*** Block opens ***
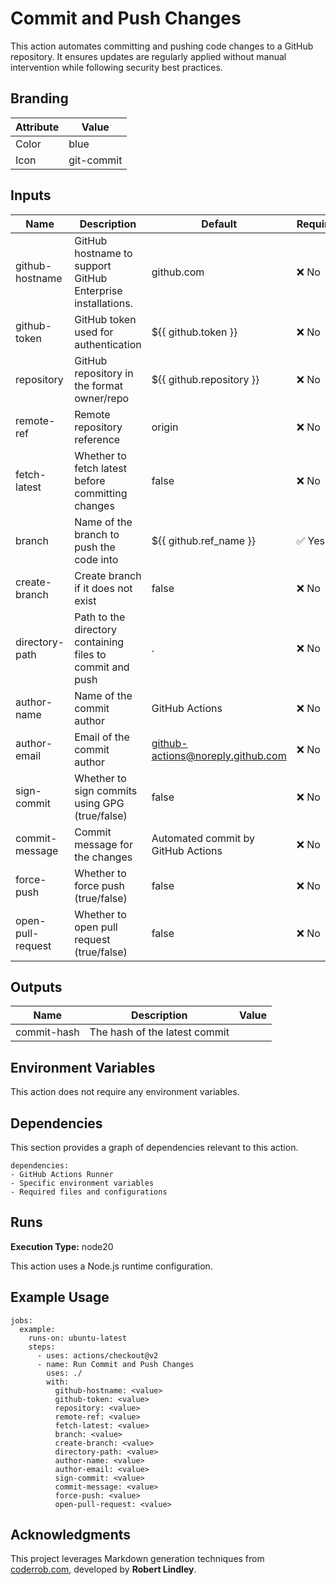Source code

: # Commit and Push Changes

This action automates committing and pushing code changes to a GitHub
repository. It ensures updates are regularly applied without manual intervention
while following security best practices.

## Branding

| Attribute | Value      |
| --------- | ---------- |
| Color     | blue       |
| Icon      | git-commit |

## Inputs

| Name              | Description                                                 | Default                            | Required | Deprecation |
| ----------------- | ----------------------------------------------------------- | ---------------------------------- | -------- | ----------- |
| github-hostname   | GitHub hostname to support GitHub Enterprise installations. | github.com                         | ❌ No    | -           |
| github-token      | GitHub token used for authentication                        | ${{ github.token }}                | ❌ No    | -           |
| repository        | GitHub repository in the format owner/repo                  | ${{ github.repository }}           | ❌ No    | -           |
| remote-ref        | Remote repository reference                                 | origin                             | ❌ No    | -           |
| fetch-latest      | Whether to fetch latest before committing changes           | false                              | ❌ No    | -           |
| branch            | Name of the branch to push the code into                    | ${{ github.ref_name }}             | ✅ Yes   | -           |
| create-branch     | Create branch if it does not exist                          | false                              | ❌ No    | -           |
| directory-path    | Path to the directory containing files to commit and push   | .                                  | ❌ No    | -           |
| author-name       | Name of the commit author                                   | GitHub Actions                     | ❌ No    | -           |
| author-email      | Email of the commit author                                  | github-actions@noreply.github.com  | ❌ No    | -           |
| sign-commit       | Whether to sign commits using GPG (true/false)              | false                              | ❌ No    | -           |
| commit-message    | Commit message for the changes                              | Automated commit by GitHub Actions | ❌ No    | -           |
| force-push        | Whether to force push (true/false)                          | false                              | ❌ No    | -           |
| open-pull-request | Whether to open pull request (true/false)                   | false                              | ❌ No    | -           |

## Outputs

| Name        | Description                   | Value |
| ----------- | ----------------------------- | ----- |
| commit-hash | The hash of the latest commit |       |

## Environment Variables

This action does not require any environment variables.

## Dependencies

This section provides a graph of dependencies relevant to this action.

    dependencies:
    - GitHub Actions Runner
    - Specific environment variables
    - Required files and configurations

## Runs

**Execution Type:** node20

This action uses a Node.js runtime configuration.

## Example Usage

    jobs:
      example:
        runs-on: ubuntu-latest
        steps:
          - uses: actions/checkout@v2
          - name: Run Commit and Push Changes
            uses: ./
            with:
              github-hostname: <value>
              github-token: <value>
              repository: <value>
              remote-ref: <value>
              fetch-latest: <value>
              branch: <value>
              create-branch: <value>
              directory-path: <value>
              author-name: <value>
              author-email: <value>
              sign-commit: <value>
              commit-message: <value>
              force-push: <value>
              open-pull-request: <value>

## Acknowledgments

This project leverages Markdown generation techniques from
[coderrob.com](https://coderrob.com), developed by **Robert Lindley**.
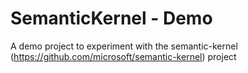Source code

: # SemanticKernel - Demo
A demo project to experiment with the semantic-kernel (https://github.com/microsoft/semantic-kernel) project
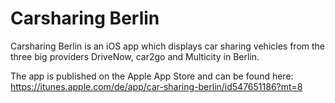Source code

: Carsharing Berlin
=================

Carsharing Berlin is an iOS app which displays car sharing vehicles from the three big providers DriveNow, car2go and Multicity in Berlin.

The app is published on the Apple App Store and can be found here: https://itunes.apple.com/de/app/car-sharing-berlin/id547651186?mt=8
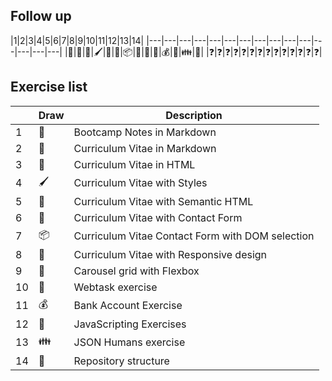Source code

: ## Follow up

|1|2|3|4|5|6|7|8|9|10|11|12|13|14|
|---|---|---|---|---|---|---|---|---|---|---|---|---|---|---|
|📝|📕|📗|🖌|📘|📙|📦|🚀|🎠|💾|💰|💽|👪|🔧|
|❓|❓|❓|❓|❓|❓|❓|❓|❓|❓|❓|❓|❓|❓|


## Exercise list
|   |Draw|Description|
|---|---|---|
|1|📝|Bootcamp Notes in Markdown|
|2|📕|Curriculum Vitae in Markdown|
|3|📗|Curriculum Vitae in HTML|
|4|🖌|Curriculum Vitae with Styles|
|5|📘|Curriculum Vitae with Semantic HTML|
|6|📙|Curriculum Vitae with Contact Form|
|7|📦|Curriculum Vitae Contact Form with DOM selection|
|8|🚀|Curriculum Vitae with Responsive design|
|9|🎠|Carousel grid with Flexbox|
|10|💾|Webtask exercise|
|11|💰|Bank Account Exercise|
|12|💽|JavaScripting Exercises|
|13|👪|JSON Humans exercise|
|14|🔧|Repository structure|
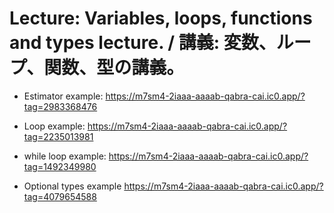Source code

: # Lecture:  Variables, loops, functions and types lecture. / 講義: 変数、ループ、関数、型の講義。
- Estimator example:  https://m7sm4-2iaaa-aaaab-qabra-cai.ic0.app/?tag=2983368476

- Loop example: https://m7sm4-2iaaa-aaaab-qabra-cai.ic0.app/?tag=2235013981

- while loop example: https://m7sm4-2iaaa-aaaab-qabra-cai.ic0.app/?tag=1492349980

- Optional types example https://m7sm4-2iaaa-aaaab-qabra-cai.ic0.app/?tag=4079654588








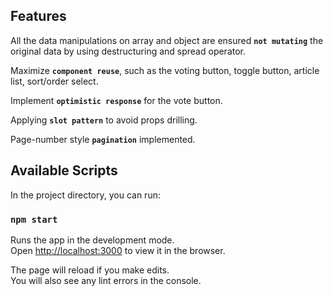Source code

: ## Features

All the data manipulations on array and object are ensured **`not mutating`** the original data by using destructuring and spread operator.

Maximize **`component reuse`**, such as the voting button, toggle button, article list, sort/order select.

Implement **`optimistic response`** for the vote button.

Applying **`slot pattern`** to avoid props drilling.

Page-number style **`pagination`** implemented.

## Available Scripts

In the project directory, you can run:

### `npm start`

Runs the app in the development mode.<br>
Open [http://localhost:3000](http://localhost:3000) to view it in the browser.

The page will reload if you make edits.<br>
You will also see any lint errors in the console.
*** Block closes ***
*** Block opens ***
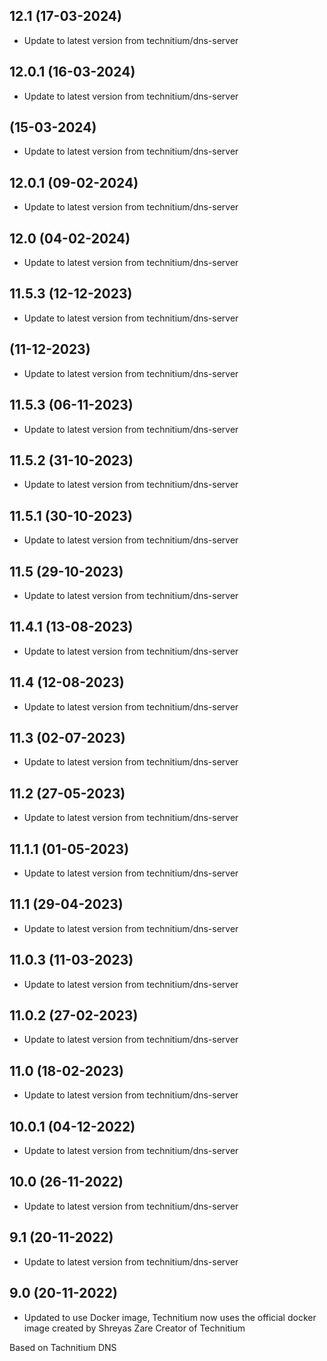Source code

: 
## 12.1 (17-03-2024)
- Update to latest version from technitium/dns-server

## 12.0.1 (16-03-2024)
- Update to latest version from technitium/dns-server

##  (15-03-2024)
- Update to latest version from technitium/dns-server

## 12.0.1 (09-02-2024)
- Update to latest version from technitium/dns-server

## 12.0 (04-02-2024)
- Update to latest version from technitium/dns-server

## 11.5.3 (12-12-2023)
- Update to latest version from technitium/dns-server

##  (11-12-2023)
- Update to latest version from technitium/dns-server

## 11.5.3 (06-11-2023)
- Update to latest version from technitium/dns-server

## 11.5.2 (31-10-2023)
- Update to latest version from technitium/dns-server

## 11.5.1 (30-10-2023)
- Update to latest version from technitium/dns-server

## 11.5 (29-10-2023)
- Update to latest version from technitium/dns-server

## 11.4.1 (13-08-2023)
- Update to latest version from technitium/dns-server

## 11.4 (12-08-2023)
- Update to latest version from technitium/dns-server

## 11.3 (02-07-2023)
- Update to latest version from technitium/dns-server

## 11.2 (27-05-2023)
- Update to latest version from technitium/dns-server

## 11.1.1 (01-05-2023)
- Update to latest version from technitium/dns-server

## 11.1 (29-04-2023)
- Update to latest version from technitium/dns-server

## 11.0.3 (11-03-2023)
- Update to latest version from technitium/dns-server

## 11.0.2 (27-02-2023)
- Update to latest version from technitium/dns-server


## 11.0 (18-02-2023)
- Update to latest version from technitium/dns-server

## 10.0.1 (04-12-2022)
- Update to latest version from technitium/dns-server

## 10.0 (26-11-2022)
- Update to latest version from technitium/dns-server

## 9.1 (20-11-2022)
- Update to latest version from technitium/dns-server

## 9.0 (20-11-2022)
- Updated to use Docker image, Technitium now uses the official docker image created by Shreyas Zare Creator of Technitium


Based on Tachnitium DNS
*** Block closes ***
*** Block opens ***
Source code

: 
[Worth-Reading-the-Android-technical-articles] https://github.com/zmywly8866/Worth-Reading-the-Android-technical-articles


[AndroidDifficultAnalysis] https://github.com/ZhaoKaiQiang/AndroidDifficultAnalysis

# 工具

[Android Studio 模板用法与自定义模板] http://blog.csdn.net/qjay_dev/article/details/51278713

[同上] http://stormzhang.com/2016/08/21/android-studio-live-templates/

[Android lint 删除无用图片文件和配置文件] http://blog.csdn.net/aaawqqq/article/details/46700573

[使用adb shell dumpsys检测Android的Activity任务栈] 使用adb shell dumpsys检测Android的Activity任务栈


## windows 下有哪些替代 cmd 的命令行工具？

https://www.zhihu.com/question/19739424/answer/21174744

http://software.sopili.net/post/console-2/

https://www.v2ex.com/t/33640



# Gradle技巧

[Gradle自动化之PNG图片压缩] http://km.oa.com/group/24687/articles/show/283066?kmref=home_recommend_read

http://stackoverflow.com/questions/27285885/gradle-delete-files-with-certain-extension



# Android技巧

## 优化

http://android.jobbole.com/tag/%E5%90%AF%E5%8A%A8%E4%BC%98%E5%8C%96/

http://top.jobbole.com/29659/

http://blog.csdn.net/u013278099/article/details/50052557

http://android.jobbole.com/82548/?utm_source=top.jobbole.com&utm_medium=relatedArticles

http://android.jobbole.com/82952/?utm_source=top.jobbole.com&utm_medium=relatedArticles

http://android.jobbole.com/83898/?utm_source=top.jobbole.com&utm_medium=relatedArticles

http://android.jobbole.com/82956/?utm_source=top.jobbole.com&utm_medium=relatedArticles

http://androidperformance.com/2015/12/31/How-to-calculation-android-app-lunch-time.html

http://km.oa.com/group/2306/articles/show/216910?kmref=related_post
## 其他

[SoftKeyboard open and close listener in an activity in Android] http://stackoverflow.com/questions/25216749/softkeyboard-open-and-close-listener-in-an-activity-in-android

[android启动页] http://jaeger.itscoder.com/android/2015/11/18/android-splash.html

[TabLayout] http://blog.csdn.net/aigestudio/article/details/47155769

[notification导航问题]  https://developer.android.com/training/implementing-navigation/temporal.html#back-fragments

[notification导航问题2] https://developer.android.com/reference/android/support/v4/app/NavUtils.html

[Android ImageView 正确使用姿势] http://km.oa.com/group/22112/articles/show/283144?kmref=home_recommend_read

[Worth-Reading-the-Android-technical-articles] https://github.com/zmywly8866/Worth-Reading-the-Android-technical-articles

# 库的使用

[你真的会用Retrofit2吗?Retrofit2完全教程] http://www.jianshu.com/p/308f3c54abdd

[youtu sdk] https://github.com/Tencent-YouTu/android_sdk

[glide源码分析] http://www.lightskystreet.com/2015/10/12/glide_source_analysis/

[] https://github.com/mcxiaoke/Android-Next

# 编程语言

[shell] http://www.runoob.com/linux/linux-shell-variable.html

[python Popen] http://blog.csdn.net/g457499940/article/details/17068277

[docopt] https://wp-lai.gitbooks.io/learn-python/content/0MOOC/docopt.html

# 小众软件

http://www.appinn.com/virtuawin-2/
*** Block closes ***
# What this task involves
Copy out the stretch from the line containing "All the data" through the line containing "You will also", reproducing both of those lines and everything between them.

# Response to this exercise
All the data manipulations on array and object are ensured **`not mutating`** the original data by using destructuring and spread operator.

Maximize **`component reuse`**, such as the voting button, toggle button, article list, sort/order select.

Implement **`optimistic response`** for the vote button.

Applying **`slot pattern`** to avoid props drilling.

Page-number style **`pagination`** implemented.

## Available Scripts

In the project directory, you can run:

### `npm start`

Runs the app in the development mode.<br>
Open [http://localhost:3000](http://localhost:3000) to view it in the browser.

The page will reload if you make edits.<br>
You will also see any lint errors in the console.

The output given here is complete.